Every meeting is important

Mordechai (“Moraleh”) Bar-On was there when Ben-Gurion revealed his “grand plan” in the Sevres Palace near Paris. He was then serving as the head of Dayan’s office, and was involved in many secret and non-secret contacts. Today he himself is a historian, as well as a personal friend of Shlaim. We are sitting on the balcony of Bar-On’s home in Jerusalem’s German Colony, the bastion of the Israeli elite, a place to which Shlaim never belonged, and discussing what happened.

Bar-On was active in Peace Now, and he does not really have any argument with Shlaim as to the facts. He has a serious disagreement with him regarding Shlaim’s interpretation of them. It’s true that Israel rejected all the Arab proposals, he says, and it’s true that up until May 1967, the Arabs had no real plan to attack Israel. But the Arab proposals were unacceptable, and the war was unavoidable, because the Arabs could not forget what the Israelis had done to them in 1948.

Bar-On remembers Ben-Gurion’s “grand plan” speech. “I was embarrassed when I heard it, it sounded like a text from the Versailles Conference,” he says. But he admits that thoughts of expansion, at least in the direction of Egypt, were very common in the 1950s. “It’s true that from 1955 on, Dayan pressed for war with Egypt. He begged the Old Man [Ben-Gurion] to embark on `a war of deterrence,’ and the Old Man didn’t agree. In December 1955, Dayan met with 50 officers and asked them who supported a war of deterrence. All of them, with one exception, voted in favor. Dayan didn’t receive permission from Ben-Gurion to embark on a war of choice, but he did get permission to cause the situation to deteriorate. In one of the retaliation operations in the demilitarized area in Nitzana, he wanted to leave the forces in place until morning, in the hope that Egypt would attack.”

== == ==

# Directive 1
Transcribe the entire passage about Mordechai Bar-On word for word.
The passage and the entries that follow it have no connection to each other.

(Saved data entries)

== == ==

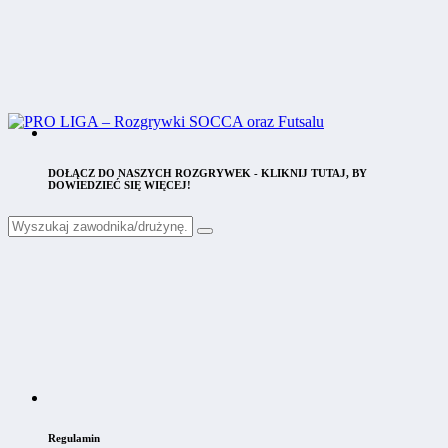
DOŁĄCZ DO NASZYCH ROZGRYWEK - KLIKNIJ TUTAJ, BY
DOWIEDZIEĆ SIĘ WIĘCEJ!
Regulamin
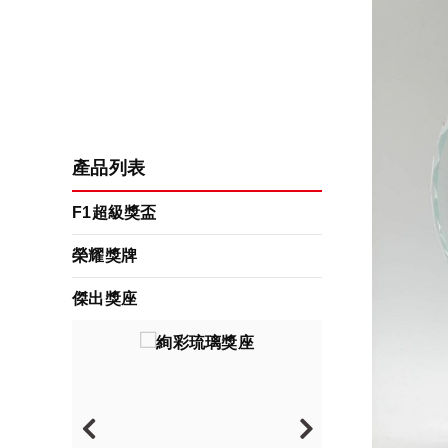
產品列表
F1超級獎盃
榮耀獎牌
傑出獎座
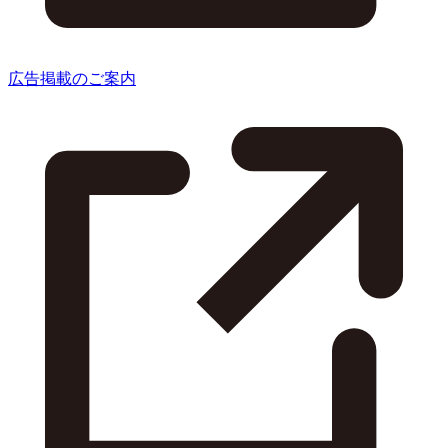
広告掲載のご案内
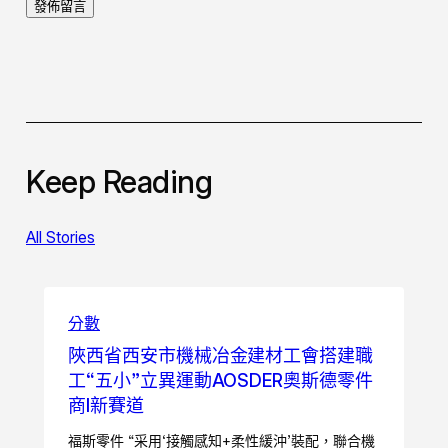
Keep Reading
All Stories
分數
陜西省西安市機械冶金建材工會搭建職
工“五小”立異運動AOSDER奧斯德零件
商I新賽道
福斯零件 “采用‘接觸感知+柔性緩沖’裝配，聯合機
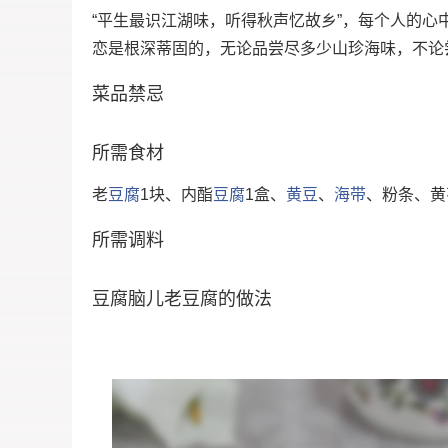
“平生最识江湖味，听得秋声忆故乡”，每个人的
恋是根深蒂固的，无论品尝尽多少山珍海味，不论
菜品禁忌
所需食材
老
豆腐
1块、内酯
豆腐
1盒、
黄豆
、
海带
、粉条、黄
所需调料
豆腐脑儿老豆腐的做法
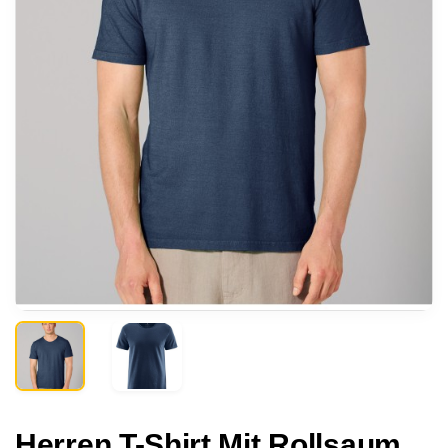
Herren T-Shirt Mit Rollsaum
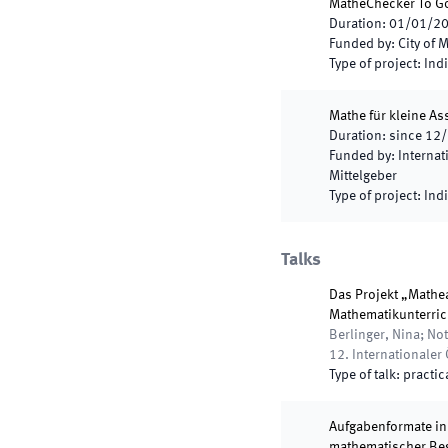
MatheChecker To G
Duration
:
01/01/2
Funded by
:
City of 
Type of project
:
Indi
Mathe für kleine As
Duration
:
since
12/
Funded by
:
Internat
Mittelgeber
Type of project
:
Indi
Talks
Das Projekt „Mathe
Mathematikunterric
Berlinger, Nina; No
12. Internationale
Type of talk
:
practic
Aufgabenformate in
mathematischer Be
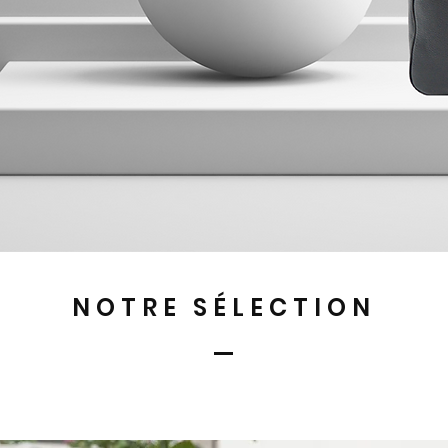
NOTRE SÉLECTION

== == ==

# Directive 2
In the saved data entries, starting with the line with "Keep Reading" and going on through the line with "Herren T-Shirt Mit Rollsaum", swap "Stories" for "Articles" and give those lines again with nothing else changed. Leave the pictures out of your answer.

# Solution 1
Every meeting is important

Mordechai (“Moraleh”) Bar-On was there when Ben-Gurion revealed his “grand plan” in the Sevres Palace near Paris. He was then serving as the head of Dayan’s office, and was involved in many secret and non-secret contacts. Today he himself is a historian, as well as a personal friend of Shlaim. We are sitting on the balcony of Bar-On’s home in Jerusalem’s German Colony, the bastion of the Israeli elite, a place to which Shlaim never belonged, and discussing what happened.

Bar-On was active in Peace Now, and he does not really have any argument with Shlaim as to the facts. He has a serious disagreement with him regarding Shlaim’s interpretation of them. It’s true that Israel rejected all the Arab proposals, he says, and it’s true that up until May 1967, the Arabs had no real plan to attack Israel. But the Arab proposals were unacceptable, and the war was unavoidable, because the Arabs could not forget what the Israelis had done to them in 1948.

Bar-On remembers Ben-Gurion’s “grand plan” speech. “I was embarrassed when I heard it, it sounded like a text from the Versailles Conference,” he says. But he admits that thoughts of expansion, at least in the direction of Egypt, were very common in the 1950s. “It’s true that from 1955 on, Dayan pressed for war with Egypt. He begged the Old Man [Ben-Gurion] to embark on `a war of deterrence,’ and the Old Man didn’t agree. In December 1955, Dayan met with 50 officers and asked them who supported a war of deterrence. All of them, with one exception, voted in favor. Dayan didn’t receive permission from Ben-Gurion to embark on a war of choice, but he did get permission to cause the situation to deteriorate. In one of the retaliation operations in the demilitarized area in Nitzana, he wanted to leave the forces in place until morning, in the hope that Egypt would attack.”

# Solution 2
Keep Reading
All Articles
分數
陜西省西安市機械冶金建材工會搭建職
工“五小”立異運動AOSDER奧斯德零件
商I新賽道
福斯零件 “采用‘接觸感知+柔性緩沖’裝配，聯合機
“平生最识江湖味，听得秋声忆故乡”，每个人的
恋是根深蒂固的，无论品尝尽多少山珍海味，不论
菜品禁忌
所需食材
老
豆腐
1块、内酯
豆腐
1盒、
黄豆
、
海带
、粉条、黄
所需调料
豆腐脑儿老豆腐的做法
Herren T-Shirt Mit Rollsaum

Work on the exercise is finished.